The urgency behind the initiative becomes clearer when viewed through the lens of everyday Nigerian realities. Shettima painted a vivid picture of the problem during his address, noting that a civil servant who earns an honest living should not have to chase sudden wealth simply to afford a vehicle, nor should a young professional remain without electricity because solar power systems must be paid for in a single lump sum. These are not abstract policy challenges — they are the daily frustrations of millions of Nigerians whose purchasing power is severely constrained by the absence of affordable, accessible credit. The establishment of CREDICORP represents the government's acknowledgement that consumer credit is not a luxury reserved for wealthy economies but a fundamental tool for improving living standards across all income brackets. According to the World Bank's Global Findex Database, only about 5 percent of adults in Nigeria had borrowed from a formal financial institution as of the last comprehensive survey, placing the country well behind regional peers like Kenya and South Africa where formal borrowing rates are significantly higher. This stark figure underscores just how much ground CREDICORP must cover to fulfil its mandate and why the government considers the initiative a matter of national priority rather than a routine policy programme.
Early Results and the Road to 2030
The numbers from CREDICORP's first phase of operations offer encouraging signs that the initiative is gaining traction. In just 18 months of activity, the corporation has disbursed over ₦37 billion in consumer credit to more than 200,000 Nigerians, a pace of lending that suggests genuine demand for the kind of structured, affordable credit products the institution offers. Perhaps more telling is the fact that over half of those 200,000 beneficiaries were accessing formal credit for the very first time, indicating that CREDICORP is reaching precisely the underserved populations it was designed to support rather than simply recycling capital among those who already have access to banks and other financial institutions.
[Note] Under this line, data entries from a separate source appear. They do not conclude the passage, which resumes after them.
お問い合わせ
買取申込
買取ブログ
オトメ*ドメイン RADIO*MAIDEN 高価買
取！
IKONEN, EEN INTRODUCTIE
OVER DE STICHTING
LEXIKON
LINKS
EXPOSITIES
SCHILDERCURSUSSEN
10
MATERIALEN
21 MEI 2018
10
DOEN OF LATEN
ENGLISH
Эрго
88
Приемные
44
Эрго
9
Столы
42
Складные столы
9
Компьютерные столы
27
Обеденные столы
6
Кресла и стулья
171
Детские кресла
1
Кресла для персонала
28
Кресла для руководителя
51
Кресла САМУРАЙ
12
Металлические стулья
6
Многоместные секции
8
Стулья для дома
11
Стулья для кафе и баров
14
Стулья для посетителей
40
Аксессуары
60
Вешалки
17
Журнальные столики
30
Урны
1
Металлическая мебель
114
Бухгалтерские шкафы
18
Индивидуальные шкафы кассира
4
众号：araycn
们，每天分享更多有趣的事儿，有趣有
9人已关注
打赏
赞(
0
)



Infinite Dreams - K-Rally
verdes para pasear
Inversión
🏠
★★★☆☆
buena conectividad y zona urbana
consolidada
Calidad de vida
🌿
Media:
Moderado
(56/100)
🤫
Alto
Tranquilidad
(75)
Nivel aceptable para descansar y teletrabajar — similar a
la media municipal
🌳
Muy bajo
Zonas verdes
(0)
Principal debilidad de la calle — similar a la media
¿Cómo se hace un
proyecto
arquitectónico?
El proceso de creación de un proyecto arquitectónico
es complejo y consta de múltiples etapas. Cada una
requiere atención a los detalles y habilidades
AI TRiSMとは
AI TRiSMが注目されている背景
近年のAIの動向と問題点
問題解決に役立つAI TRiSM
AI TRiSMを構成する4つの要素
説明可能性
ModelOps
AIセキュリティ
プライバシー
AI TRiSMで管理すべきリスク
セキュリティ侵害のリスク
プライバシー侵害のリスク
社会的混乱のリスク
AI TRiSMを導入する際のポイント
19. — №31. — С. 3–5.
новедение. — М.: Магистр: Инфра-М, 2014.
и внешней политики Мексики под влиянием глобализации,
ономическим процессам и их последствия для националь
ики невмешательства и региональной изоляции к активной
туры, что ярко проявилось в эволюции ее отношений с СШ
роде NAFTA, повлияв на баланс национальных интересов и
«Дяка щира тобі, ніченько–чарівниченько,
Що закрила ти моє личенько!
Nigeria's working-age population is estimated at over 80 million people, meaning the corporation's ambitious target of reaching at least 50 percent of working Nigerians by 2030 would require extending credit access to roughly 40 million individuals — a monumental scaling challenge that will demand sustained funding, robust technology infrastructure, and effective partnerships with commercial lenders across the country. The Vice President made clear that the newly inaugurated board's role is far from ceremonial, charging its members with the responsibility of being custodians of the organisation's mission and warning that accountability and stewardship of public resources are non-negotiable expectations. He directed board members to uphold Public Service Rules, the Board Charter, and all applicable governance frameworks, setting a tone of institutional seriousness that will be essential if CREDICORP is to maintain public trust as it scales.
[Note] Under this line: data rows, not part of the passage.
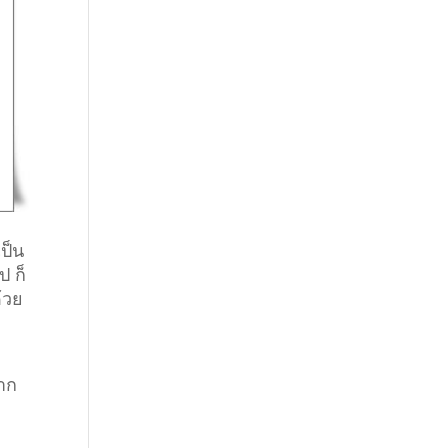
ป็น
ป ก็
้วย
ยาก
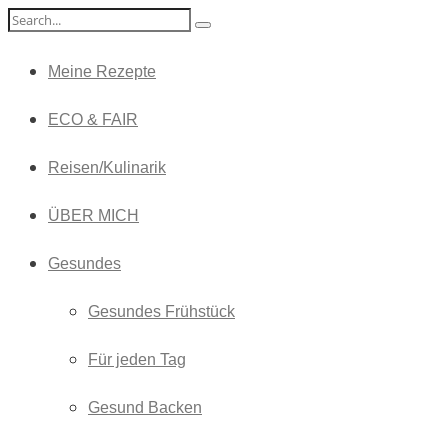
Meine Rezepte
ECO & FAIR
Reisen/Kulinarik
ÜBER MICH
Gesundes
Gesundes Frühstück
Für jeden Tag
Gesund Backen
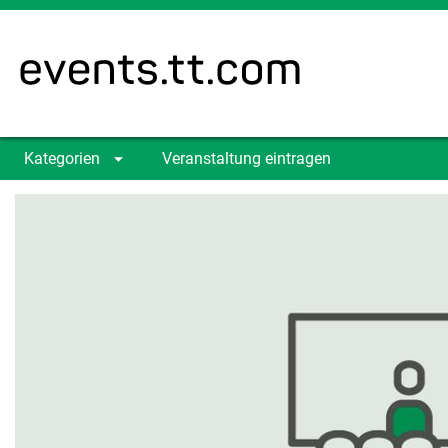
Kategorien
Veranstaltung eintragen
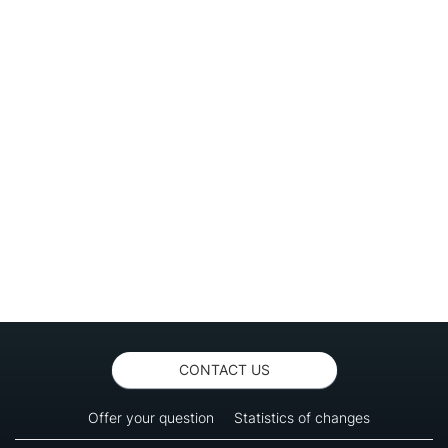
CONTACT US
Offer your question
Statistics of changes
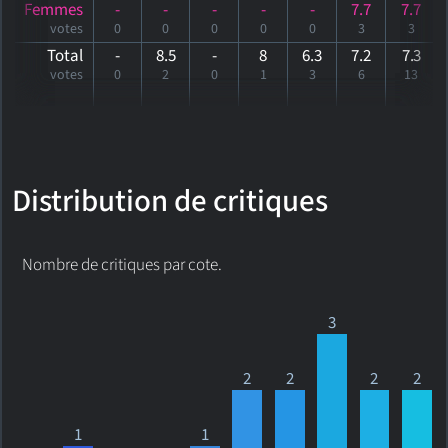
Femmes
-
-
-
-
-
7.7
7.7
votes
0
0
0
0
0
3
3
Total
-
8.5
-
8
6.3
7.2
7
.3
votes
0
2
0
1
3
6
13
Distribution de critiques
Nombre de critiques par cote.
3
2
2
2
2
1
1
The composition of the new board reflects a deliberate effort to bring together operational expertise, regulatory oversight, and independent scrutiny. Aderemi Abdul, the newly installed chairman, expressed gratitude to President Tinubu for the vision behind CREDICORP and assured the public that the board understands the weight of its responsibility. Uzoma Nwagba, the Managing Director and CEO, recalled watching President Tinubu advocate for consumer credit as a transformative tool over two decades ago, framing the current initiative as the long-awaited realisation of that vision. The board also includes executive directors for operations and credit portfolio management, as well as representatives from the Ministry of Finance Incorporated, the National Identity Management Commission, the Federal Ministry of Industry, Trade and Investment, the Federal Competition and Consumer Protection Commission, and two independent directors — a structure designed to ensure that CREDICORP operates with both technical competence and broad institutional accountability. The road ahead is undeniably steep. Scaling from 200,000 beneficiaries to tens of millions will require not just capital but a fundamental shift in how Nigerians perceive and interact with formal credit, overcoming what Shettima described as "long-standing cultural resistance to credit." If the early results are any indication, however, CREDICORP has at least demonstrated that the demand exists and that a well-structured government-backed credit institution can begin to meet it. The coming years will determine whether this promising start translates into the kind of systemic change that genuinely democratises credit access for working Nigerians across every sector and region of the country. What is clear, however, is that the political will exists at the highest levels of government, and the institutional machinery is now formally in place to pursue what could become one of the most consequential financial inclusion programmes in Nigeria's history.